We’re assigning a button to trigger the “hide non-choir folder” Project Logical Preset (which then automatically triggers the “Show Choir Folder” Project Logical Preset through a macro.)
To do this, set the controller top row to:
[your label], Cntl-NRPN, 1, [the NRPN number you chose above, like 84], 127, R,,,
And bottom row to:
[label should automatically repeat here], Command, Channel & Track Visibility, Visibility Configuration [the name of your script, like “Hide non-choir folder”]

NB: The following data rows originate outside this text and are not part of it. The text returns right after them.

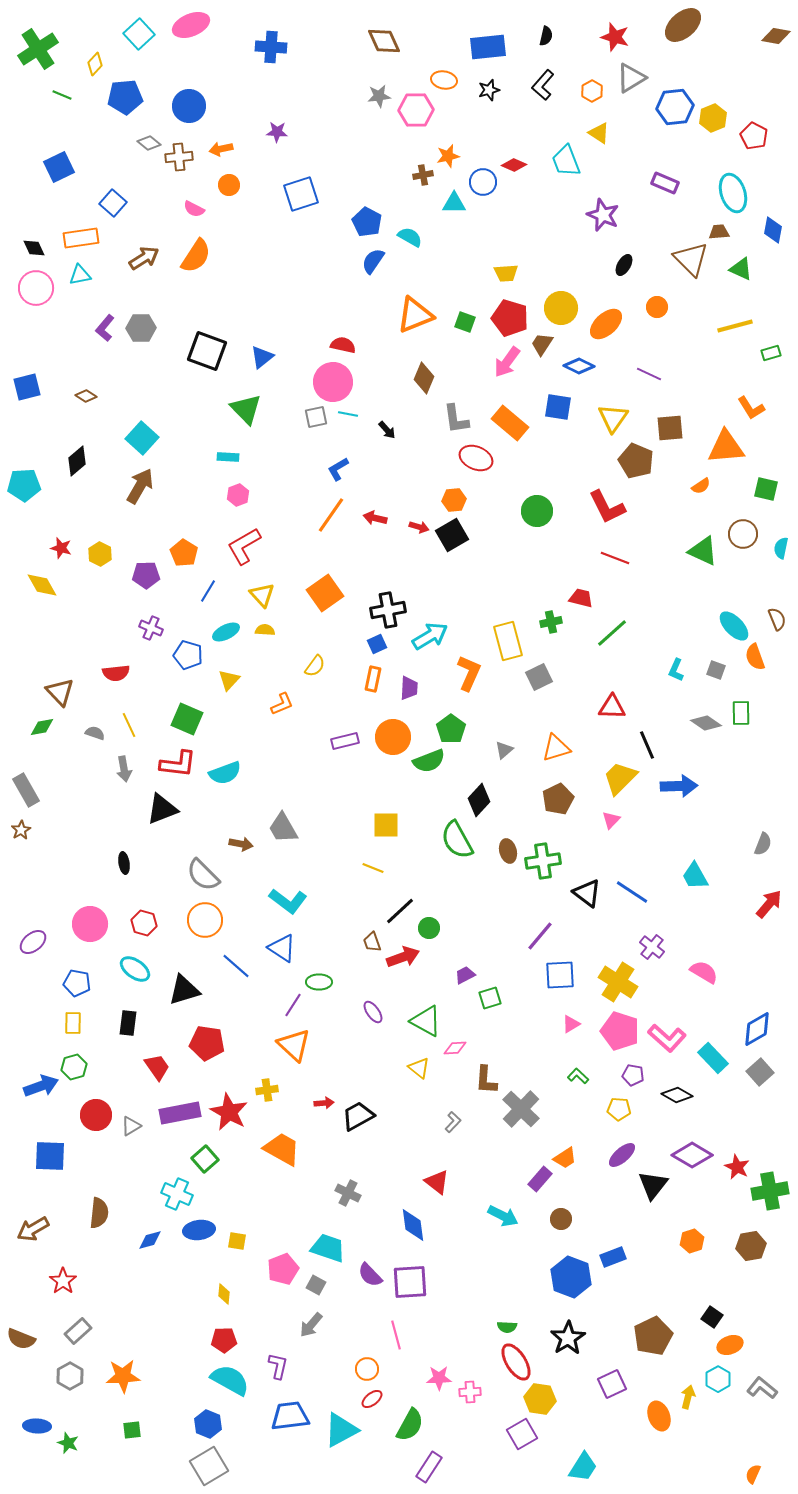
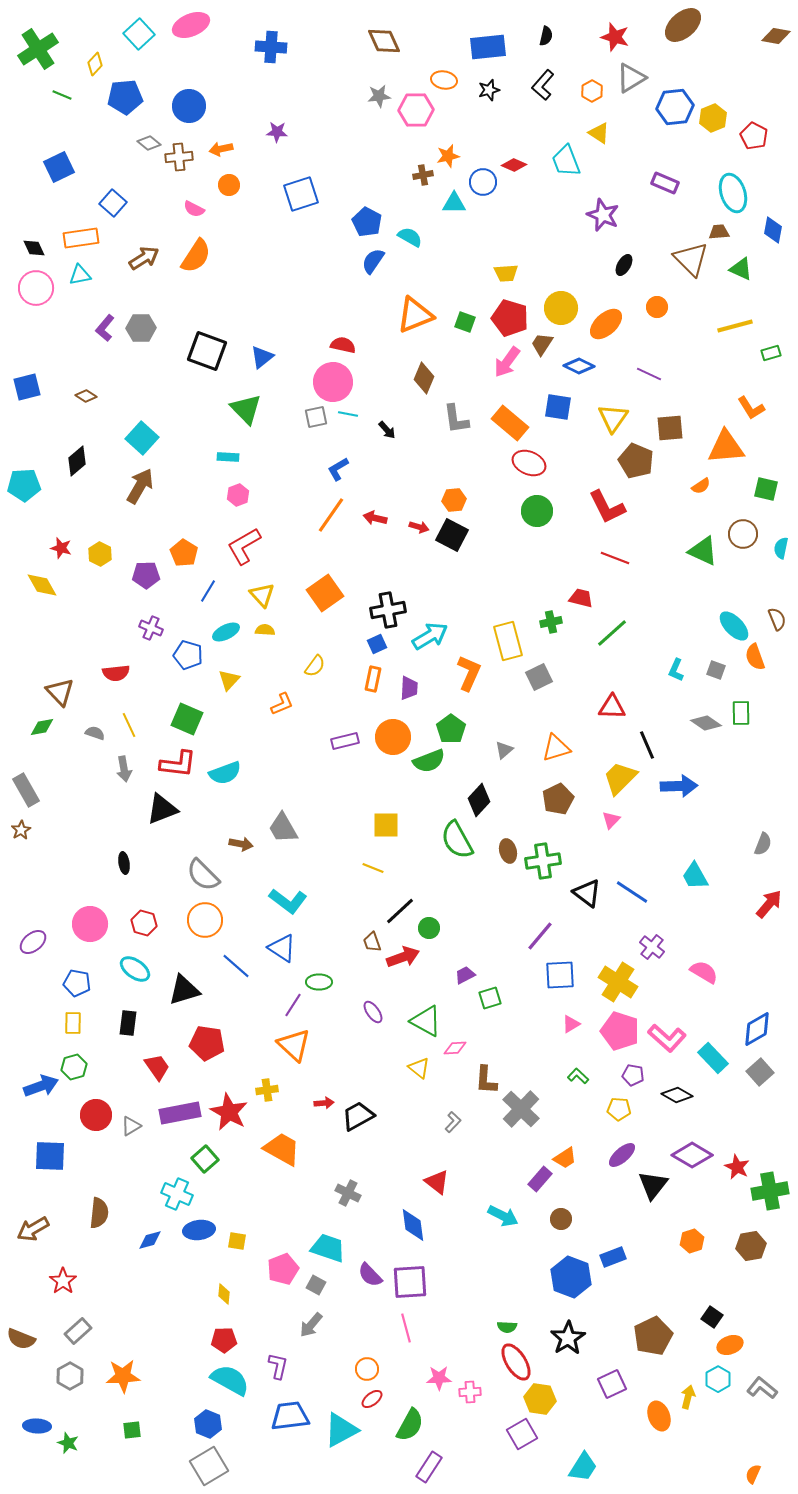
red ellipse at (476, 458): moved 53 px right, 5 px down
black square at (452, 535): rotated 32 degrees counterclockwise
pink line at (396, 1335): moved 10 px right, 7 px up
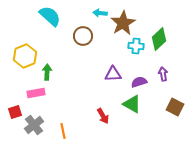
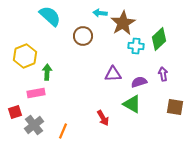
brown square: rotated 18 degrees counterclockwise
red arrow: moved 2 px down
orange line: rotated 35 degrees clockwise
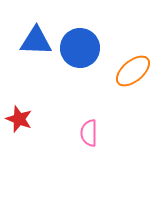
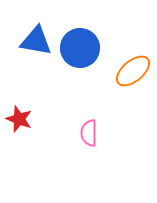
blue triangle: rotated 8 degrees clockwise
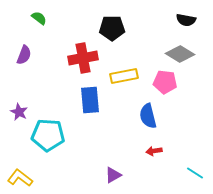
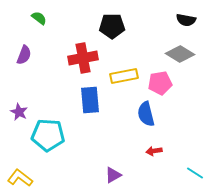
black pentagon: moved 2 px up
pink pentagon: moved 5 px left, 1 px down; rotated 15 degrees counterclockwise
blue semicircle: moved 2 px left, 2 px up
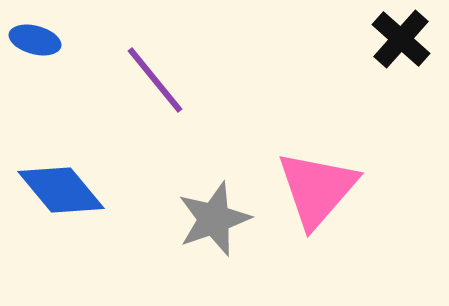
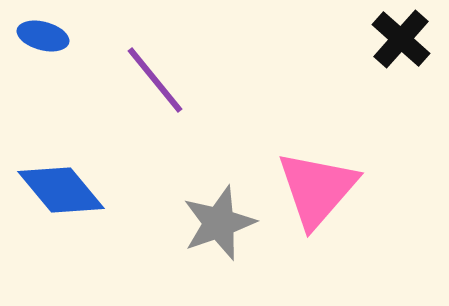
blue ellipse: moved 8 px right, 4 px up
gray star: moved 5 px right, 4 px down
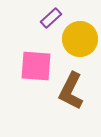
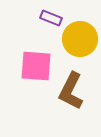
purple rectangle: rotated 65 degrees clockwise
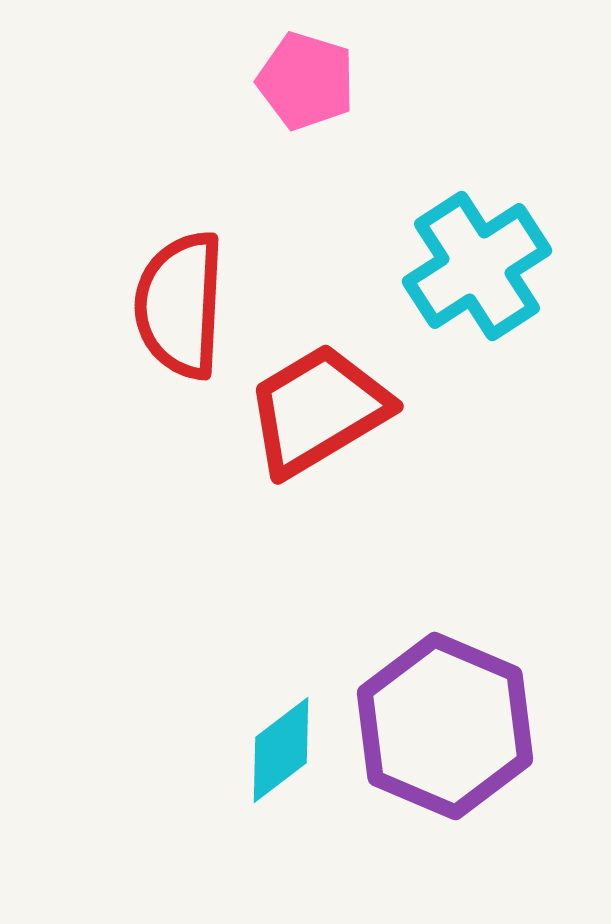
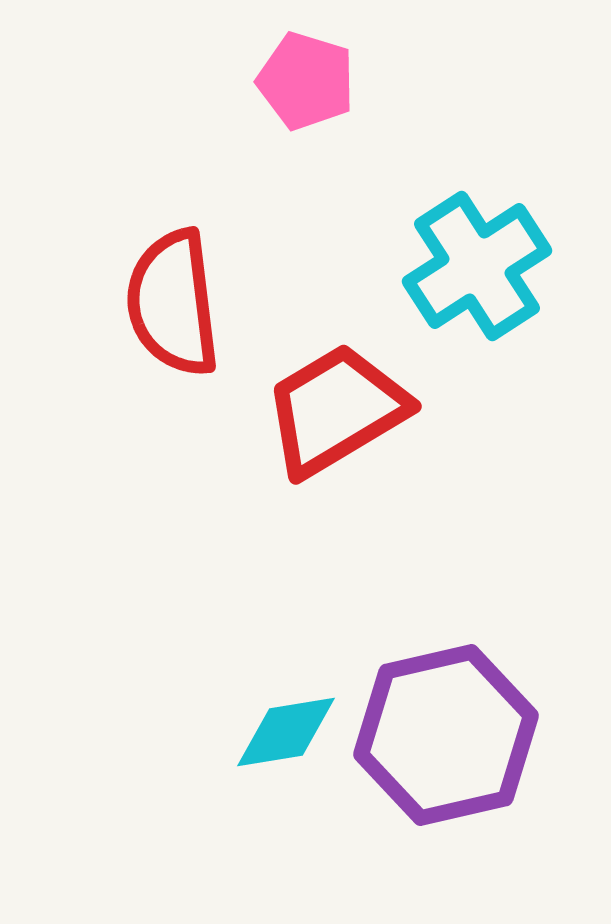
red semicircle: moved 7 px left, 2 px up; rotated 10 degrees counterclockwise
red trapezoid: moved 18 px right
purple hexagon: moved 1 px right, 9 px down; rotated 24 degrees clockwise
cyan diamond: moved 5 px right, 18 px up; rotated 28 degrees clockwise
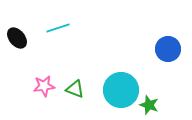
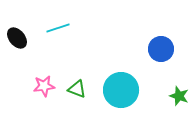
blue circle: moved 7 px left
green triangle: moved 2 px right
green star: moved 30 px right, 9 px up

Questions? Leave a commment below or use the contact me link.
Alex
February 14, 2015 at 11:43 am
hi Jeff, thanks for sharing that great tip, I will do it via the actions app, but your tutorial made me understand how to set cubase up for some serious folder tweaking. Awesome!
Pablo
March 25, 2015 at 8:17 am
Good Tip! Just a question, I have sub folders (Brass => F horn, trumpets, etc), Does this work with subfolders too?
thanks!
jlaity
September 18, 2015 at 2:47 pm
Sorry I missed this. I haven’t tried it, but you could use the names of the subfolders instead of the folders.
jlaity
September 26, 2015 at 5:01 pm
Just confirmed that you can show nested folders.
Jono not Bono
February 22, 2016 at 9:07 am
This is amazing. Thanks. I have got up to the point of testing them as Key Commands in Cubase and now I need to figure out how to use Lemur and create the Buttons and a template. Could anyone here point the in the right direction of a few tutorials on how to build the Lemur Buttons etc?
Thanks
Jono
jlaity
February 22, 2016 at 9:30 am
There are two ways that I know of. You can send MIDI messages like NRPN to trigger key commands. Or you can send OSC messages to an app called OSCulator, which converts them into keyboard shortcuts. Or you can hire me to create a custom Lemur controller for you. đŸ™‚
Scott Glasgow
March 25, 2016 at 6:15 pm
I am not sure why step 4 needs to be done. Once the Project Logical Editor step is done a key command can be ascribed to that, no need for more.
I did a test and the nested folders and the folder open state does not work. I had to create a macro with the “open folders” state included.
Also to get back you need a “Show All” and I have a “toggle folder” button too.
jlaity
March 25, 2016 at 7:45 pm
If you “hide everything that’s not choir” and then “hide everything that’s not horn,” there is no horn folder shown at that moment so you see nothing. There’s probably a way to “hide all” or “show all” to use one script for everything, but this is the system that’s working for me.
Stephan Römer
January 24, 2017 at 4:22 pm
Hey Jeff,
may I ask what kind of button you used? I tried the CustomButtons with the Shaded Skin but they don’t look like your buttons.
Cheers,
Stephan
jlaity
January 24, 2017 at 4:35 pm
They are Pads
Stephan Römer
January 26, 2017 at 6:40 am
Ahh, found it, thank you!
Neil Reed
December 5, 2017 at 12:10 pm
Hi Jeff. Great blog. Thanks for the info.
For some reason using Project Logical Editors on a mac causes Cubase 9 to crash. Is there any way of controlling track visibility like this without using PLEs?
jlaity
January 18, 2018 at 3:01 pm
No, that’s the only way I know. You might need to trash Cubase preferences if you’re getting crashes.